Continuous positive airway pressure
Continuous positive airway pressure reduced the number of transient ICP elevations with waveform abnormalities in all three patients. The increase in mean ICP in the two patients with iNPH could result from increased resistance to venous return caused by CPAP but could also be a general consequence of CPAP treatment. A case report has described a patient with iNPH who experienced worsening symptoms after starting CPAP treatment but saw improvement after a VP-shunt was inserted. Patients with iNPH have a higher frequency of retrograde jugular venous flow, possibly because of incompetent jugular valves, which may also contribute to the observed increase in ICP during CPAP treatment.33 To fully understand the impact of CPAP on ICP and venous pressure in patients, future studies should measure ICP and pressure in the venous system during CPAP treatment. Interestingly CPAP treatment in the patient with pediatric-onset hydrocephalus and a VP-shunt reduced the mean ICP (Supplementary Table 2), but the generalizability of this finding to other types of hydrocephalus and iNPH requires further study. If CPAP treatment increases ICP in patients with iNPH, it could potentially be harmful, making it essential to understand the effects of CPAP on ICP in this patient population. This study showed an increase in mean ICP in two patients with iNPH after CPAP treatment, raising concerns about the treatment's safety.
Transient ICP elevations
Transient ICP increases do not occur with regular intervals or duration. They have very different appearances and durations between patients and within patients, which speaks against a universal underlying and generating mechanism. This favors a role for sleep apnea in generating transient ICP elevations in a significant proportion of the observed ICP elevations, as apneas and hypopneas vary in duration, degree, and timing. However, several mechanisms are probably responsible for generating transient ICP elevations. When ICP is pathologically raised, physiological changes during REM sleep can play an essential role in generating transient ICP elevations (Fig. 5).

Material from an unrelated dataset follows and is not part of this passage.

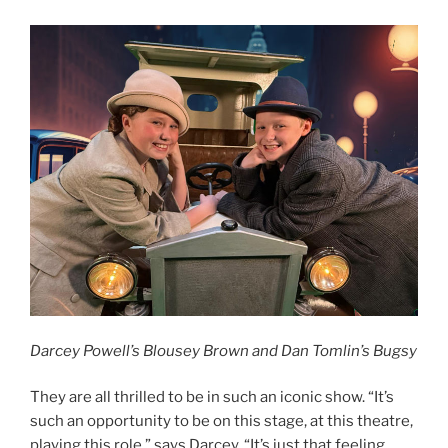
Darcey Powell’s Blousey Brown and Dan Tomlin’s Bugsy
They are all thrilled to be in such an iconic show. “It’s
such an opportunity to be on this stage, at this theatre,
playing this role,” says Darcey. “It’s just that feeling,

Furthermore, changes in the venous system, whether intermittent or chronic, could have a previously underestimated role in patients with ICP disturbances, which should be investigated to clarify the role of possibly elevated venous pressure in different clinical conditions. It could also be relevant to question whether transient ICP elevations generated by sleep apnea could be involved in the well-known association of sleep apnea with stroke and cardiovascular disease.44 Additionally, it will be helpful to establish an animal model of sleep apnea with simultaneous ICP measurement to elucidate the mechanism of sleep apnea in generating transient ICP elevations.